Kaja Kallas, vice-présidente de la Commission européenne et haute représentante de l'UE pour les affaires étrangères et la politique de sécurité, a présenté des mesures visant les banques, les fabricants d'armes, les négociants en pétrole et les raffineries. "Nous allons également renforcer notre interdiction concernant les services de crypto-actifs à destination de certains pays tiers, ajouter de nouvelles désignations et interdire les transactions sur 11 plateformes crypto," a déclaré Kallas dans un message sur X. La présidente de la Commission européenne, Ursula von der Leyen, a indiqué que le paquet comprend des interdictions visant 31 banques russes supplémentaires et 20 entités situées dans des pays tiers, notamment des banques, des plateformes crypto et des négociants en pétrole qui avaient servi des personnes russes sanctionnées ou aidé à contourner les mesures de l'UE.
Cette proposition marque la dernière escalade en date des efforts occidentaux visant à couper l'accès de la Russie au système financier mondial via les actifs numériques.
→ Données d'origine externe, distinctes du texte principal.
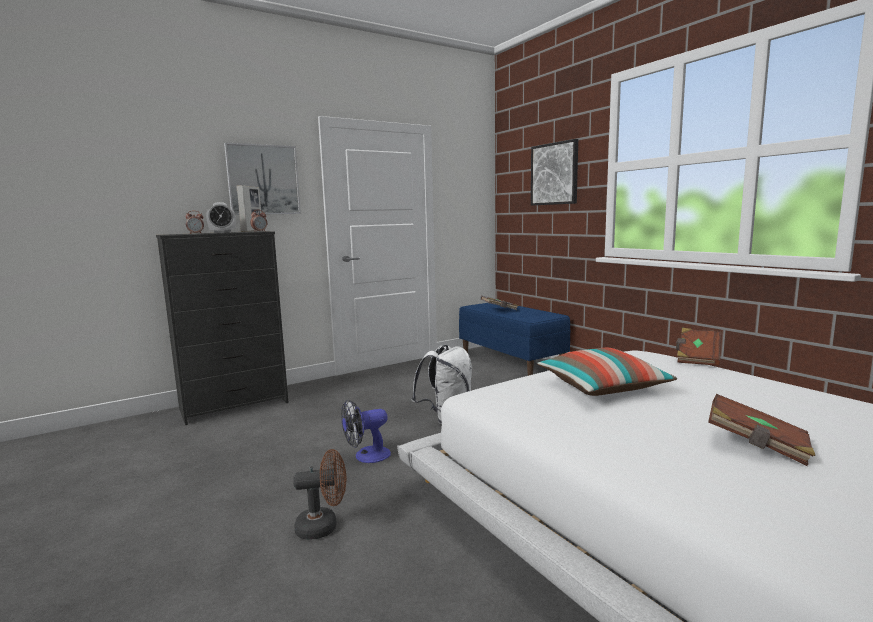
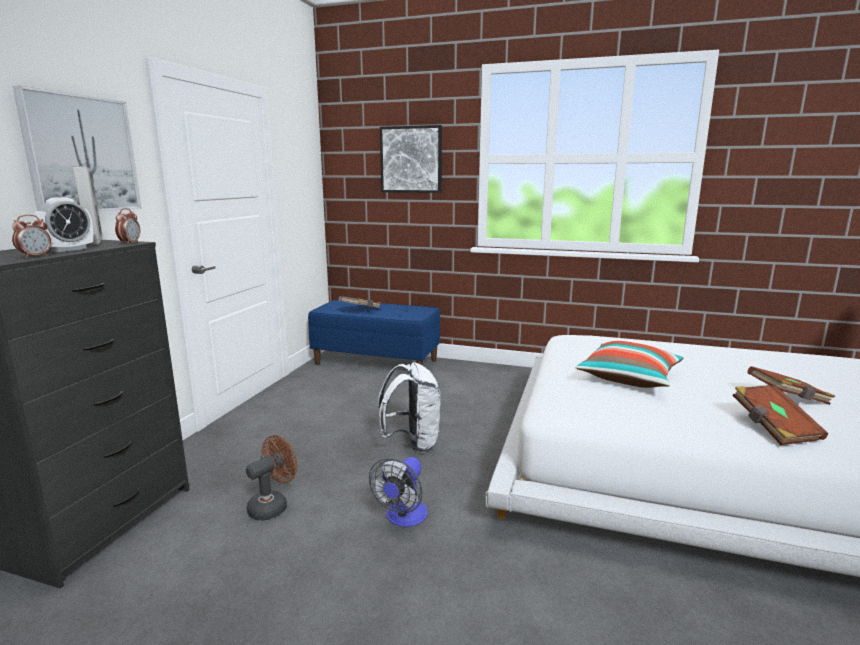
camera: 40 degrees left, 5 degrees up
brown fan [293,449,346,540] -> brown fan moved to [246,435,297,521]
brown book [676,328,722,366] -> brown book moved to [732,385,828,445]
Le 21e paquet de sanctions de l'UE fait suite aux sanctions du Royaume-Uni du 26 mai contre Huobi Global SA, la société panaméenne derrière la plateforme HTX, pour son présumé soutien à des réseaux financiers liés à la Russie. Les autorités britanniques ont déclaré qu'il existait des motifs raisonnables de soupçonner que HTX avait soutenu le gouvernement russe par le biais de services financiers facilités par A7 Limited Liability Company et Garantex, deux entités sanctionnées. Le réseau A7 aurait facilité plus de 90 milliards de dollars de transactions rien qu'en 2025, selon des responsables britanniques.
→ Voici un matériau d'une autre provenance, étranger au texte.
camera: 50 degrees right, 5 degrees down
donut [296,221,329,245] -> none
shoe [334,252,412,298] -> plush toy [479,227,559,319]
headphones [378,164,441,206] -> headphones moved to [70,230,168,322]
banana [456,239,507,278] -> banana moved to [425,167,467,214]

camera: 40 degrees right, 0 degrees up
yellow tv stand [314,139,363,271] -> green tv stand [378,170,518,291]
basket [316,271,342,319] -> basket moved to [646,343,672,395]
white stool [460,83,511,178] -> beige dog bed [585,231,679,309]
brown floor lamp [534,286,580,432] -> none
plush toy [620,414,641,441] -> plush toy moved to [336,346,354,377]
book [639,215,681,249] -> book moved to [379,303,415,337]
Coordination réglementaire entre juridictions
La proposition de l'UE et les sanctions britanniques signalent une poussée coordonnée des régulateurs occidentaux pour combler les lacunes permettant à la Russie d'utiliser les plateformes crypto afin de contourner les restrictions financières. Le Royaume-Uni a désormais désigné plus de 3 300 individus et entités depuis l'invasion de l'Ukraine, les responsables estimant que les mesures ont infligé environ 450 milliards de dollars de pertes à l'économie de guerre russe. La ministre des Affaires étrangères, Yvette Cooper, a présenté les sanctions comme une évolution nécessaire, notant que les régimes conçus en 2022 semblent de plus en plus obsolètes à mesure que les adversaires s'adaptent via les réseaux crypto et les sociétés écrans.
HTX a nié les allégations, affirmant que l'entité sanctionnée est distincte de la plateforme d'échange en ligne. Un rapport de Global Ledger a ensuite indiqué que HTX avait traité environ 21,06 milliards de dollars de flux crypto à haut risque entre 2021 et mai 2026, dont au moins 7,64 milliards de dollars liés à des entités russes à haut risque et aux marchés du darknet, notamment Garantex, son successeur Grinex, A7A5 et Hydra.
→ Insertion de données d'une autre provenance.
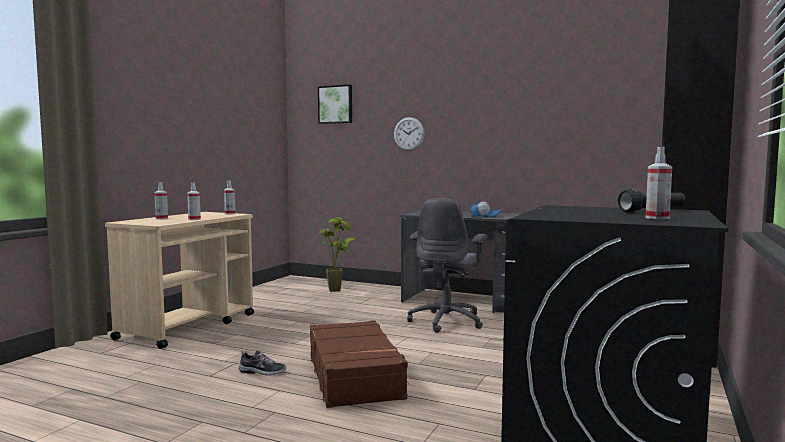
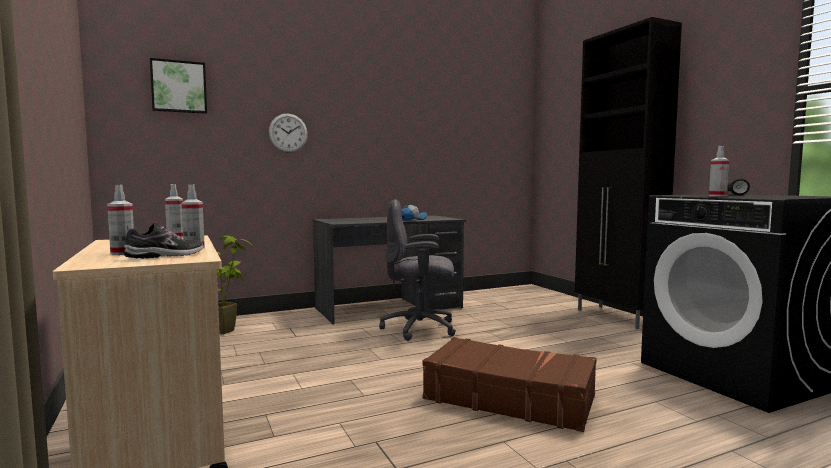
camera: 50 degrees left, 0 degrees up
shoe [239,350,286,376] -> shoe moved to [124,223,203,259]
grey office chair [407,198,487,333] -> grey office chair turned 120 degrees clockwise [379,199,456,341]
spray bottle [646,147,672,219] -> spray bottle moved to [709,146,729,197]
L'interdiction proposée par l'UE des transactions sur 11 plateformes crypto, si elle est adoptée par l'ensemble des 27 États membres, créerait une charge de conformité importante pour les plateformes d'échange opérant sur les marchés européens. Les plateformes non nommées risquent une exclusion potentielle de l'infrastructure de paiement de l'UE, reflétant les restrictions déjà appliquées aux banques russes. La prochaine étape réglementaire sera le vote des États membres sur le 21e paquet de sanctions, avec des discussions attendues dans les semaines à venir.